Just let me read his statement to you, to show you how intemperate it is: “The phrases ‘religious liberty’ and ‘religious freedom’ will stand for nothing except hypocrisy so long as they remain code words for discrimination, intolerance, racism, sexism, homophobia, Islamophobia, Christian supremacy or any form of intolerance.” That’s just his first paragraph.

Let’s consider the Little Sisters of the Poor: Do people really think they’re being hypocritical in this case? That it has nothing to do with their views on the participation of abortion? These women are not just trying to save cash! To look at this issue as religious hypocrisy ... well, I’m sure that makes it look easy, but this issue is not easy.

‘Recent events—particularly with the bakery cases—show how out of touch some people are on religious liberty issues.’

You decided to go ahead with releasing the report, despite your misgivings. Why? I think it’s important that Americans—especially people of faith—understand what someone of influence believes.

And as you’ve mentioned, the commission doesn’t represent the views of the people of America. Yes, I think there’s a clear disconnect between Americans and policymakers. Recent events—particularly with the bakery cases—show how out of touch some people are on religious liberty issues. When people who care deeply about religious liberty look at a report like this one, they will think—rightly—that it vastly oversimplifies the issue.

My colleagues did not give religious liberty the attention that it needs. They just plunged forward with their agenda. One thing I find most troubling about the report is that it considers anti-discrimination laws to be pre-eminent in American law. The report doesn’t say that religious liberty is not pre-eminent, but they never say that it is.

Why does that trouble you? Because our country’s history makes the opposite argument. Many people came to this country for religious liberty. The First Amendment—first because it was first on the minds of many people—guarantees not just freedom of speech, but free exercise of religion. That’s still important in the mind of many Americans.

In your statement, you discussed how religious freedom also benefits minority religions. Oh, yes. The Religious Freedom Restoration Act (RFRA), which ensures that interests in religious freedom are protected, disproportionately protects minority religions because their members don’t have much political clout. Anyone who thinks that laws like RFRA primarily protect Christians is not really considering the full picture.

People from Canada and Europe sent in written comments to the commission that generally supported religious exemptions and the right of religious institutions to direct their own affairs. Why would non-Americans take an interest in religious liberty in America? That’s indicative of America’s place in the world. People understand that this is the last best chance for religious liberty. If America fails to live up to that ideal, then how can we expect other places in the world to do so?

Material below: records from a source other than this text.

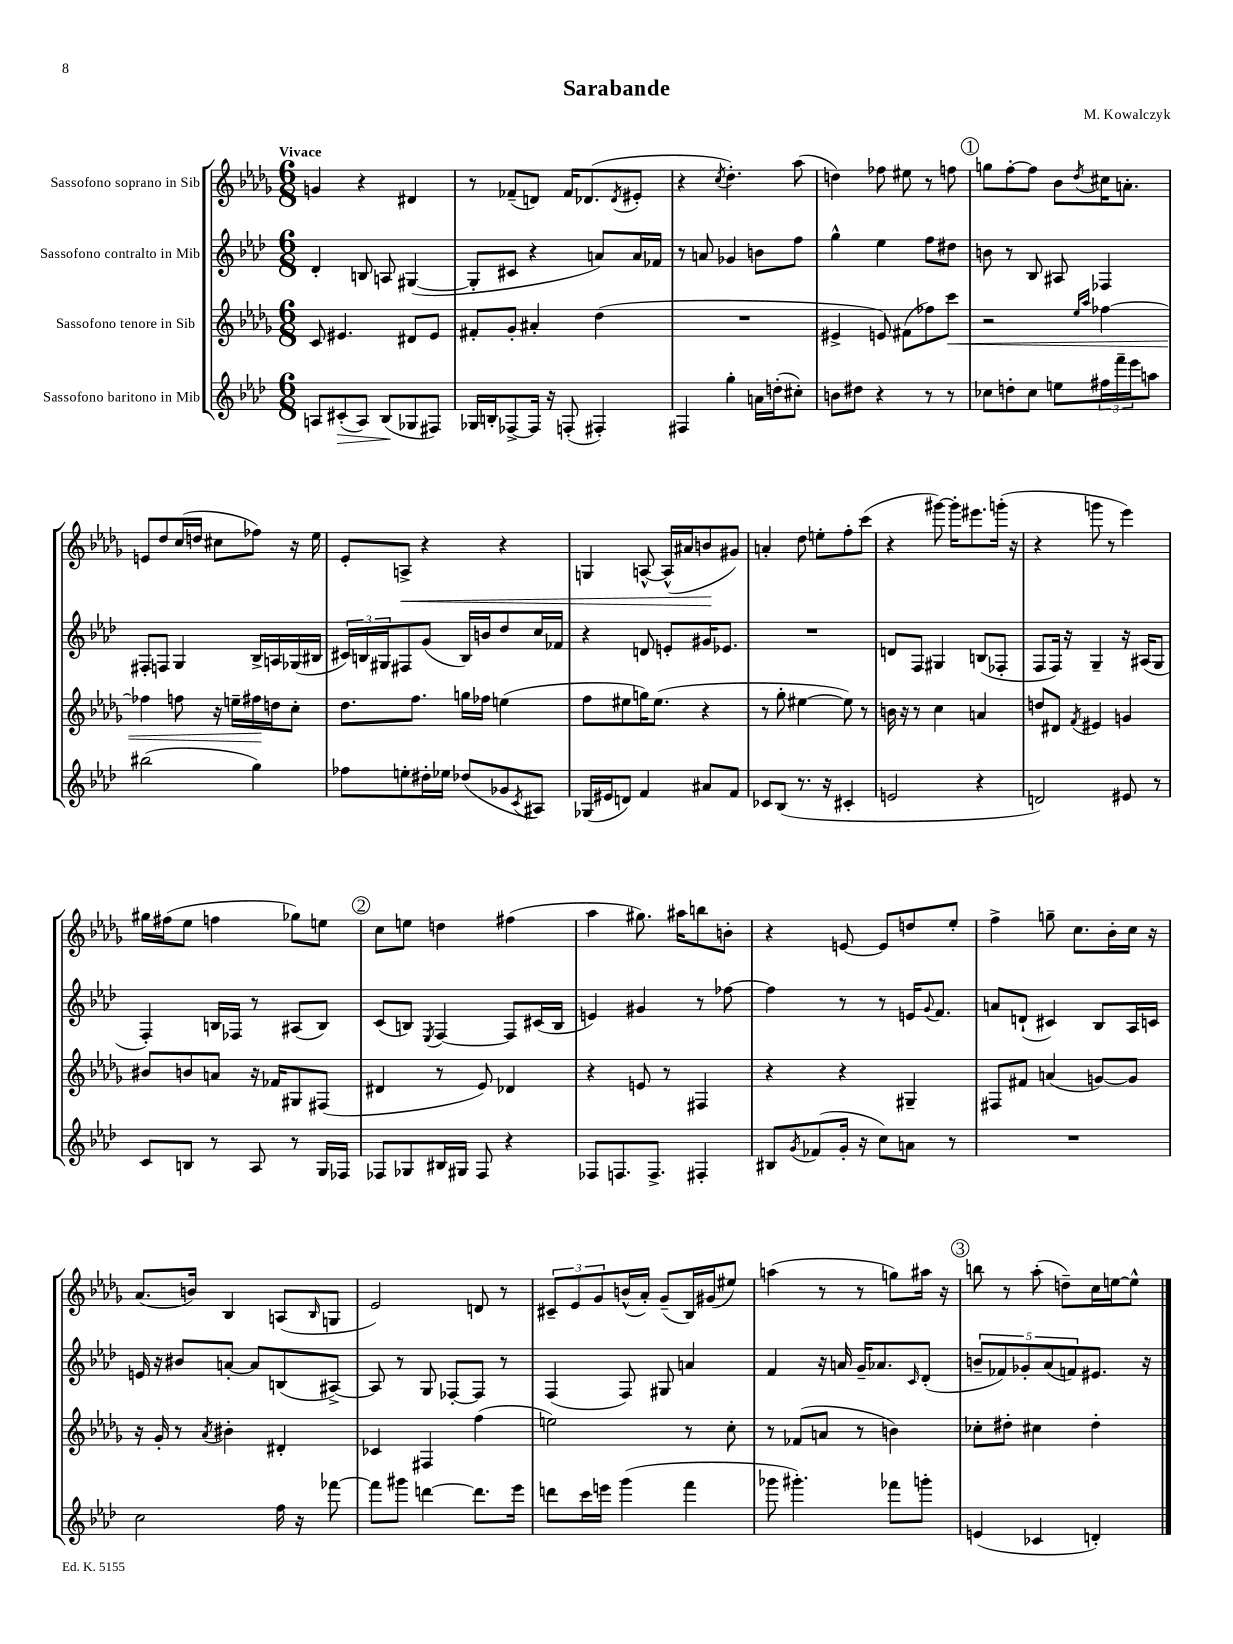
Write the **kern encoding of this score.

**kern	**dynam	**kern	**dynam	**kern	**kern	**dynam
*part4	*part4	*part3	*part3	*part2	*part1	*part1
*staff4	*staff4	*staff3	*staff3	*staff2	*staff1	*staff1
*I"Sassofono baritono in Mib	*	*I"Sassofono tenore in Sib	*	*I"Sassofono contralto in Mib	*I"Sassofono soprano in Sib	*
*clefG2	*	*clefG2	*	*clefG2	*clefG2	*
*k[b-e-a-d-]	*	*k[b-e-a-d-g-]	*	*k[b-e-a-d-]	*k[b-e-a-d-g-]	*
*M6/8	*	*M6/8	*	*M6/8	*M6/8	*
=1	=1	=1	=1	=1	=1	=1
!	!	!	!	!	!LO:TX:a:B:t=Vivace	!
8An/L	.	8c/	.	4d-'/	4gn/	.
!	!LO:HP:b	!	!	!	!	!
(8c#X'/	>	4.e#X/	.	.	.	.
8A/J)	.	.	.	8Bn/	4r	.
(8B-/L	.	.	.	8An/	.	.
8G-X/	]	8d#X/L	.	([4G#X/	4d#X/	.
8F#X/J)	.	8e#/J	.	.	.	.
=2	=2	=2	=2	=2	=2	=2
16G-X/LL	.	8f#X'/L	.	8G#'/L]	8r	.
16Bn'/J	.	.	.	.	.	.
[8F-X^/	.	8g-'/J	.	8c#X/J	(8f-X~/L	.
16F-/Jk]	.	4a#X'/	.	4r	8dn/J)	.
16r	.	.	.	.	.	.
(8Fn'/	.	.	.	.	16f-/KL	.
.	.	.	.	.	(8.d-X/	.
4F#X'/)	.	(4dd-\	.	8an/L)	.	.
.	.	.	.	.	8qd-/	.
.	.	.	.	16a/L	8e#X'/J	.
.	.	.	.	16f-X/JJ	.	.
=3	=3	=3	=3	=3	=3	=3
4F#X/	.	2.r	.	8r	4r	.
.	.	.	.	8an/	.	.
.	.	.	.	.	8qcc/	.
4gg'\	.	.	.	4g-X/	4.dd-'\)	.
16an\LL	.	.	.	8bn\L	.	.
(16ddn'\J	.	.	.	.	.	.
8cc#X'\J)	.	.	.	8ff\J	(8aa-\	.
=4	=4	=4	=4	=4	=4	=4
8bn\L	.	4e#X^/	.	4gg^^\	4ddn\)	.
8dd#X\J	.	.	.	.	.	.
4r	.	8en/)	.	4ee-\	8ff-X\	.
.	.	(8f#X\L	.	.	8ee#X\	.
8r	.	8ff-X\)	.	8ff\L	8r	.
!	!	!	!LO:HP:b	!	!	!
8r	.	8ccc\J	<	8dd#X\J	8ffn\	.
!!LO:REH:place=s1:t=1
=5	=5	=5	=5	=5	=5	=5
8cc-X\L	.	2r	.	8bn\	8ggn\L	.
8ddn'\	.	.	.	8r	[8ff'\	.
8cc-\J	.	.	.	8B-/	8ff\J]	.
8een\L	.	.	.	8A#X/	8b-\L	.
.	.	16qqee-/LL	.	.	.	.
.	.	16qqaa-/JJ	.	.	8qdd-/	.
24ff#X\L	.	[4ff-X\	.	4F-X/	16cc#X\K	.
24fff~\	.	.	.	.	.	.
.	.	.	.	.	8.an'\J	.
24eee-\J	.	.	.	.	.	.
8aan\J	.	.	.	.	.	.
!!LO:LB:g=z
=6	=6	=6	=6	=6	=6	=6
(2bb#X\	.	4ff-X\]	.	8F#X'/L	8en/L	.
.	.	.	.	8Fn/J	8dd-/	.
.	.	8ffn\	.	4G/	(16cc/L	.
.	.	.	.	.	16ddn/JJ	.
.	.	16r	.	.	8cc#X\L	.
.	.	16een~\LL	.	.	.	.
4gg\)	.	16ff#X\	.	16B-^/LL	8ff-X\J)	.
.	.	16ddn\J	[	16An/	.	.
.	.	8cc'\J	.	(16G-X/	16r	.
.	.	.	.	16B#X/JJ	16ee-\	.
=7	=7	=7	=7	=7	=7	=7
8ff-X\L	.	8.dd-\L	.	24c#X/LL)	8e-'/L	.
.	.	.	.	24Bn/	.	.
.	.	.	.	24G#X/J	.	.
!	!	!	!	!	!	!LO:HP:b
8een'\	.	.	.	8F#X/	8An^/J	<
.	.	8.ff\J	.	.	.	.
16dd#X'\L	.	.	.	(8g/J	4r	.
16ee-X\JJ	.	.	.	.	.	.
(8dd-X/L	.	16ggn\LL	.	16B/LL)	.	.
.	.	16ff-X\JJ	.	16bn/J	.	.
8g-X/	.	(4een\	.	8dd-/	4r	.
8qc/	.	.	.	.	.	.
8A#X/J)	.	.	.	16cc/L	.	.
.	.	.	.	16f-X/JJ	.	.
=8	=8	=8	=8	=8	=8	=8
(16G-X/LL	.	8ff\L	.	4r	4Gn/	.
16e#X/J	.	.	.	.	.	.
8dn/J)	.	8ee#X\	.	.	.	.
4f/	.	16ggn\K)	.	8dn/	[8An^^/	.
.	.	(8.ee#\J	.	.	.	.
.	.	.	.	8en'/L	(16A^^/LL]	.
.	.	.	.	.	16a#X/J	.
8a#X/L	.	4r	.	16g#X/K	8bn/	.
.	.	.	.	8.e-X/J	.	.
8f/J	.	.	.	.	8g#X/J)	[
=9	=9	=9	=9	=9	=9	=9
8c-X/L	.	8r	.	2.r	4an'/	.
(8B-/J	.	8gg-'\	.	.	.	.
8.r	.	[4ee#X\	.	.	8dd-\	.
.	.	.	.	.	8een'\L	.
16r	.	.	.	.	.	.
4c#X'/	.	8ee#\])	.	.	8ff'\	.
.	.	8r	.	.	(8ccc\J	.
=10	=10	=10	=10	=10	=10	=10
2en/	.	16bn\	.	8dn/L	4r	.
.	.	16r	.	.	.	.
.	.	8r	.	8F/J	.	.
.	.	4cc\	.	4G#X/	[8ggg#X\)	.
.	.	.	.	.	16ggg#'\KL]	.
.	.	.	.	.	8.eee#X\	.
4r	.	4an/	.	(8Bn/L	.	.
.	.	.	.	8F-X'/J	(16gggn'\Jk	.
.	.	.	.	.	16r	.
=11	=11	=11	=11	=11	=11	=11
2dn/)	.	8ddn/L	.	8F/L	4r	.
.	.	8d#X/J	.	16F/Jk)	.	.
.	.	.	.	16r	.	.
.	.	8qf/	.	.	.	.
.	.	4e#X/	.	4G~/	8gggn\	.
.	.	.	.	.	8r	.
8e#X/	.	4gn/	.	16r	4eee-\)	.
.	.	.	.	(16A#X/KL	.	.
8r	.	.	.	8G/J	.	.
!!LO:LB:g=z
=12	=12	=12	=12	=12	=12	=12
8c/L	.	8b#X/L	.	4F'/)	16gg#X\LL	.
.	.	.	.	.	(16ff#X\J	.
8Bn/J	.	8bn/	.	.	8ee-\J	.
8r	.	8an/J	.	16Bn/LL	4ffn\	.
.	.	.	.	16F-X/JJ	.	.
8A-/	.	16r	.	8r	.	.
.	.	16f-X/KL	.	.	.	.
8r	.	8G#X/	.	(8A#X/L	8gg-X\L)	.
16G/LL	.	(8F#X/J	.	8B/J)	8een\J	.
16F-X/JJ	.	.	.	.	.	.
!!LO:REH:place=s1:t=2
=13	=13	=13	=13	=13	=13	=13
8F-X/L	.	4d#X/	.	(8c/L	8cc\L	.
8G-X/	.	.	.	8Bn/J)	8een\J	.
.	.	.	.	8qE-/	.	.
16B#X/L	.	8r	.	[4F/	4ddn\	.
16G#X/JJ	.	.	.	.	.	.
8F-/	.	8e-/)	.	.	.	.
4r	.	4d-X/	.	8F/L]	(4ff#X\	.
.	.	.	.	(16c#X/L	.	.
.	.	.	.	16B/JJ	.	.
=14	=14	=14	=14	=14	=14	=14
8F-X/L	.	4r	.	4en/)	4aa-\	.
8.Fn/	.	.	.	.	.	.
.	.	8en/	.	4g#X/	8.gg#X\)	.
8.F^/J	.	.	.	.	.	.
.	.	8r	.	.	.	.
.	.	.	.	.	16aa#X\KL	.
4F#X'/	.	4F#X/	.	8r	8bbn\	.
.	.	.	.	[8ff-X\	8bn'\J	.
=15	=15	=15	=15	=15	=15	=15
8B#X/L	.	4r	.	4ff-\]	4r	.
8qg/	.	.	.	.	.	.
(8f-X/	.	.	.	.	.	.
16g'/Jk	.	4r	.	8r	[8en/	.
16r	.	.	.	.	.	.
8cc\L)	.	.	.	8r	8e/L]	.
8an\J	.	4G#X~/	.	16en/KL	8ddn/	.
.	.	.	.	8qqg/	.	.
.	.	.	.	8.f/J	.	.
8r	.	.	.	.	8ee-'/J	.
=16	=16	=16	=16	=16	=16	=16
2.r	.	8F#X/L	.	8an/L	4ff^\	.
.	.	8f#X/J	.	(8dn`/J	.	.
.	.	(4an/	.	4c#X/)	8ggn~\	.
.	.	.	.	.	8.cc\L	.
.	.	[8gn/L)	.	8B-/L	.	.
.	.	.	.	.	16b-'\L	.
.	.	8g/J]	.	16A-/L	16cc\JJ	.
.	.	.	.	16cn/JJ	16r	.
!!LO:LB:g=z
=17	=17	=17	=17	=17	=17	=17
2cc\	.	16r	.	16en/	(8.a-/L	.
.	.	16g-'/	.	16r	.	.
.	.	8r	.	8b#X/L	.	.
.	.	.	.	.	16bn/Jk)	.
.	.	8qa-/	.	.	.	.
.	.	4b#X'\	.	[8an'/J	4B-/	.
.	.	.	.	8a/L]	.	.
16ff\	.	4d#X'/	.	(8Bn/	(8An/L	.
16r	.	.	.	.	.	.
.	.	.	.	.	16qqB-/	.
[8fff-X\	.	.	.	[8A#X^/J)	8Gn/J	.
=18	=18	=18	=18	=18	=18	=18
8fff-\L]	.	4c-X/	.	8A#/]	2e-/)	.
8ggg#X\J	.	.	.	8r	.	.
[4dddn\	.	4F#X/	.	8G/	.	.
.	.	.	.	[8F-X'/L	.	.
8.ddd\L]	.	(4ff\	.	8F-/J]	8dn/	.
.	.	.	.	8r	8r	.
16eee-\Jk	.	.	.	.	.	.
=19	=19	=19	=19	=19	=19	=19
8dddn\L	.	2een\)	.	(4F/	12c#X~/L	.
.	.	.	.	.	12e-/	.
16ccc\L	.	.	.	.	.	.
.	.	.	.	.	12g-/	.
16eeen\JJ	.	.	.	.	.	.
(4ggg\	.	.	.	8F/)	(16bn^^/L	.
.	.	.	.	.	16a-'/JJ)	.
.	.	.	.	8G#X/	(8g-~/L	.
4fff\	.	8r	.	4an/	16B-/L)	.
.	.	.	.	.	(16g#X/J	.
.	.	8cc'\	.	.	8ee#X/J)	.
=20	=20	=20	=20	=20	=20	=20
8ggg-X\	.	8r	.	4f/	(4aan\	.
4.ggg#X'\)	.	(8f-X/L	.	.	.	.
.	.	8an/J	.	16r	8r	.
.	.	.	.	16an/	.	.
.	.	8r	.	16g~/KL	8r	.
.	.	.	.	8.a-X/	.	.
8fff-X\L	.	4bn\)	.	.	8ggn\L)	.
.	.	.	.	16qqc/	.	.
8gggn'\J	.	.	.	(8d-'/J	16aa#X\Jk	.
.	.	.	.	.	16r	.
!!LO:REH:place=s1:t=3
=21	=21	=21	=21	=21	=21	=21
(4en/	.	8cc-X'\L	.	10bn~/L	8bbn\	.
.	.	.	.	10f-X/)	.	.
.	.	8dd#X'\J	.	.	8r	.
.	.	.	.	10g-X'/	.	.
4c-X/	.	4cc#X\	.	.	(8aa-'\	.
.	.	.	.	(10a-/	.	.
.	.	.	.	.	8ddn~\L)	.
.	.	.	.	10fn/)	.	.
4dn'/)	.	4dd#'\	.	8.e#X/J	16cc\L	.
.	.	.	.	.	[16een\J	.
.	.	.	.	.	8ee^^\J]	.
.	.	.	.	16r	.	.
==	==	==	==	==	==	==
*-	*-	*-	*-	*-	*-	*-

On the 50th anniversary of the commission in 2007, you testified to the value of the agency. You said, “If the value of a federal agency could be calculated on a per-dollar basis, it would not surprise me to find the Commission on Civil Rights to be among the best investments Congress ever made.” (Laughs) I was a lot more optimistic in those days! I think the commission is capable of doing useful work, but some reports leave something to be desired. These days, I like to stay out of the issue of whether the commission should continue. I’ll leave that up to Congress.

What’s the feedback to the report been like? I’ve gotten a lot of feedback—much more than I usually get. Law professors around the world have read it. I also got an email from a woman who wants to know what people of faith can do to protect religious liberty.

How would you respond to that woman? The most important thing is to not stop talking about religious liberties. I think people of faith typically don’t want to get in other people’s faces, and yes, we don’t want to be confrontational. But we shouldn’t be silent. Chairman Castro is accusing people of faith of being hypocrites. It’s important that we not be hypocrites.

Have you gotten any emails from liberals who say something like, “Hey, you actually make some sense?” (Long pause) Alas, no.